"A confiança entre o treinador e o falcão não nasce de uma hora pra outra", disse ele. Khaled nasceu na Síria e vive em Doha, no Qatar, há vinte anos, onde compartilha com clientes, com os filhos e com jornalistas que eventualmente o procuram um pouco do que sabe sobre a arte de domar falcões. Esse ofício ele aprendeu com o pai, cujo olhar imponente observa a movimentação da loja de um porta-retrato na parede.
Neste domingo às 13h (de Brasília), os falcões de Khaled terão um dia de folga, porque o Qatar enfrentará o Equador na abertura da Copa do Mundo, e o treinador fechará sua loja para estar na arquibancada do estádio Al Bayt. O sírio se juntará a uma multidão de outros trabalhadores imigrantes do Qatar que terão a oportunidade única de viver a primeira Copa sediada no Oriente Médio.
Nunca os imigrantes do Qatar tiveram tantos holofotes sobre si quanto nos últimos anos, quando esse pequeno país importador de mão de obra precisou construir do zero a infraestrutura necessária. Poucos desses imigrantes chegaram ao Qatar para domar aves de rapina, como Khaled. A maioria foi importada para construir estádios, prédios, linhas e estações de metrô, ruas e estradas e tudo o que país precisou para receber o Mundial.
Ao todo, os trabalhadores imigrantes compõem cerca de 95% da força de trabalho do Qatar, o que representa quase 2 milhões de pessoas vindas de países como Índia, Bangladesh, Nepal, Sri Lanka, Nigéria, Gana e Etiópia. Eles ajudaram a construir a Copa e agora terão o direito de usufrui-la, já que um morador do Qatar pode conseguir ingressos pelo equivalente a R$ 60.
Os números dizem muito, mas não tudo. Com o início do torneio, nós agora podemos encontrar esses trabalhadores, saber seus nomes, seus rostos e suas histórias. Eles estão em todos os lugares da cidade. Em certo sentido, eles são a cidade.
Em Doha não há folha que caia da árvore sem que um imigrante esteja pronto para recolhê-la e não há carro de aplicativo cujo motorista não tenha vindo de muito longe, como o indiano Assan, que já morou na Arábia Saudita, nos Emirados Árabes, mas escolheu fazer de Doha sua casa porque os qataris são gentis e educados. Também não há marido que não feche os olhos e não pense na esposa, deixada no interior da África ou do Sul da Ásia, à espera de um retorno sem data para acontecer.

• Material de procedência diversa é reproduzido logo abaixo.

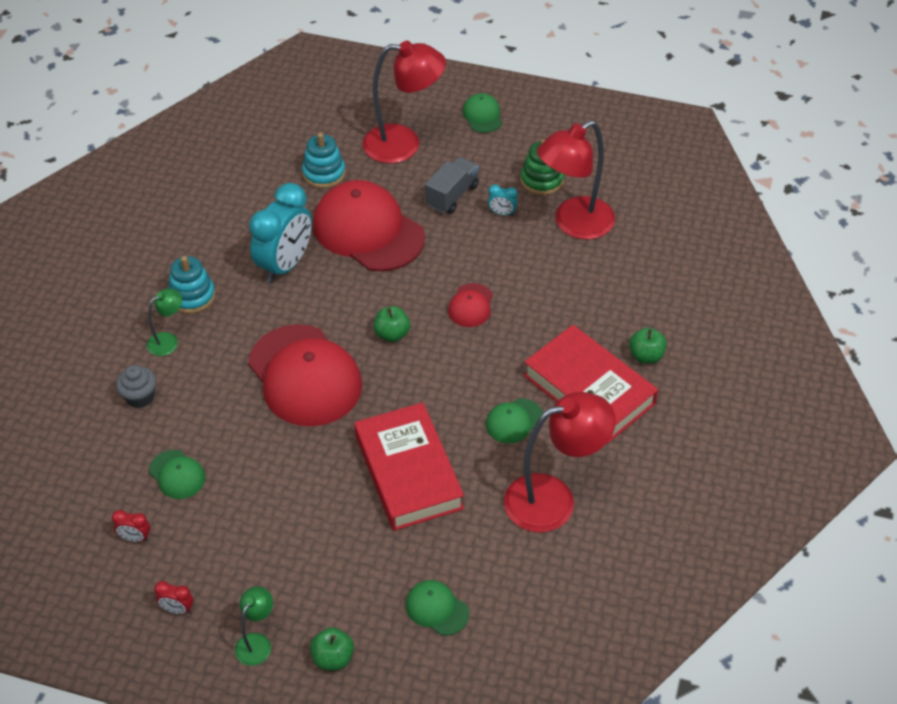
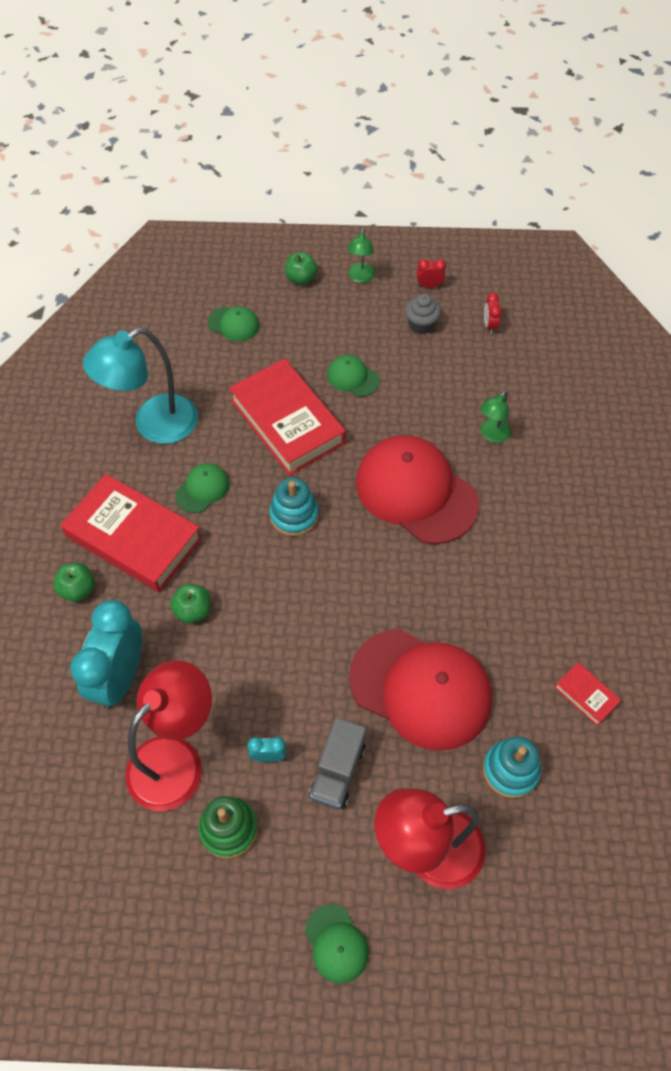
camera: 165 degrees right, 10 degrees up
(135, 538) = (489, 325): red clock -> red clock turned 90 degrees counterclockwise
(140, 397) = (557, 438): grey cupcake -> grey cupcake (421, 325)
(168, 340) = (565, 500): green lamp -> green lamp (492, 435)
(177, 474) = (484, 379): green cap -> green cap (353, 377)
(192, 296) = (571, 555): turquoise stacking toy -> turquoise stacking toy (294, 515)
(241, 203) = (586, 695): none -> red book
(285, 265) = (494, 617): turquoise clock -> turquoise clock (120, 677)
(392, 334) = (347, 556): green apple -> green apple (193, 610)
(471, 305) = (274, 610): red cap -> none
(554, 499) = (154, 425): red lamp -> turquoise lamp

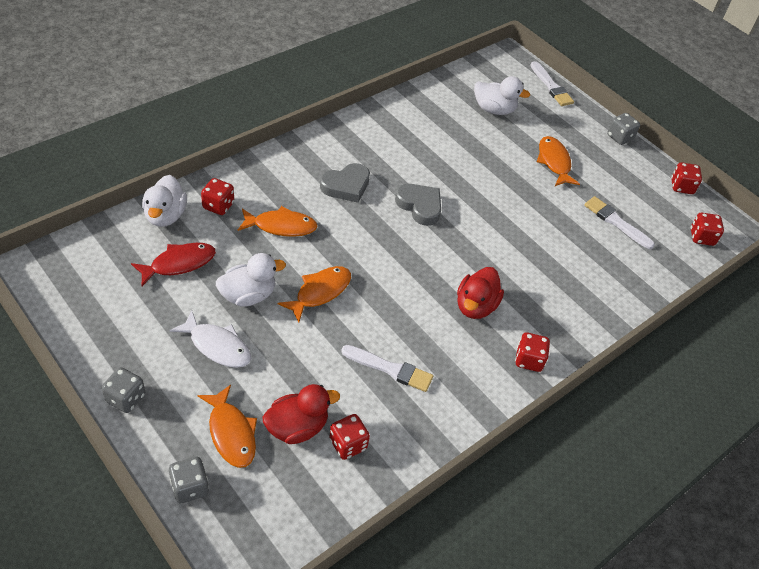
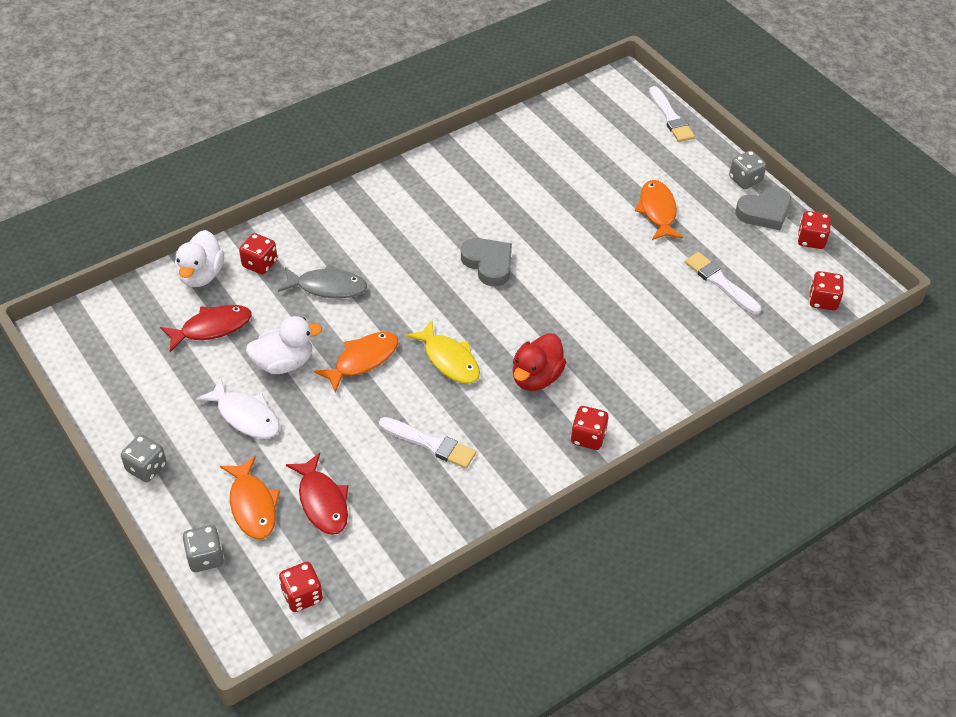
camera: 10 degrees right, 0 degrees up
(281, 226) = (327, 287): orange fish -> grey fish
(297, 427) = (322, 502): red duck -> red fish
(346, 186) = (406, 241): grey heart -> grey heart (764, 212)
(348, 444) = (374, 520): red dice -> red dice (302, 596)
(397, 291) = (449, 360): none -> yellow fish
(494, 110) = (594, 148): white duck -> none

A Copa do Qatar é a Copa de Susan Mmbone, que saiu de Kisumu, no Quênia, depois de se formar na faculdade e hoje vende açaí em um quiosque no centro de Doha. A filha Aalyia ficou com a avó e ouviu da mãe que um dia as duas viveriam juntas na Europa. Essa é a Copa de Maneesh Gopalan, de Kerala, na Índia, que trabalha como sous-chef do restaurante Era e sente saudades do arroz temperado da mãe, Mallika. Essa é a Copa de Lawson Innocent, de Volta Region, em Gana, que já foi assistente de vendas, segurança privado e hoje monta toldos e barracas para eventos da Fifa. Sua esposa e seus três filhos ficaram na África, de onde um dia ele sonha em tirá-los.
No mercado Souq Waqif, o maior de Doha, o indiano Shafeeq Vallumbrath vende relógios de pulso e óculos de sol, mas não tem tempo para ir à praia, o afegão Najeebullah Muradi produz espadas árabes curvas, usadas na dança ou na guerra, e Ali Ali, sentado de pernas abertas no chão da própria loja, serra os chifres de uma cabra do deserto, diante do olhar petrificado de um leão empalhado, a venda por R$ 37 mil.
Passear pelo Corniche, o principal cartão postal do país, é se perder no meio de uma arquitetura que impressiona, mas também perder de vista a história dos homens que juntaram todo o aço, o concreto e o vidro. As fechadas dos prédios mais imponentes espelham o céu sem nuvens do inverno e às vezes também as pequenas ondulações do golfo, mas nunca as digitais dos milhares de imigrantes que ergueram a suntuosa capital qatari.
Quando a bola rolar logo mais, e as atenções do mundo estiverem voltadas pra dentro campo, os imigrantes seguirão vendendo açaí e relógio, treinando falcões e empalhando leões, orientando os turistas pelas amplas ruas de Doha e talvez esperando o dia em eles possam voltar pra casa.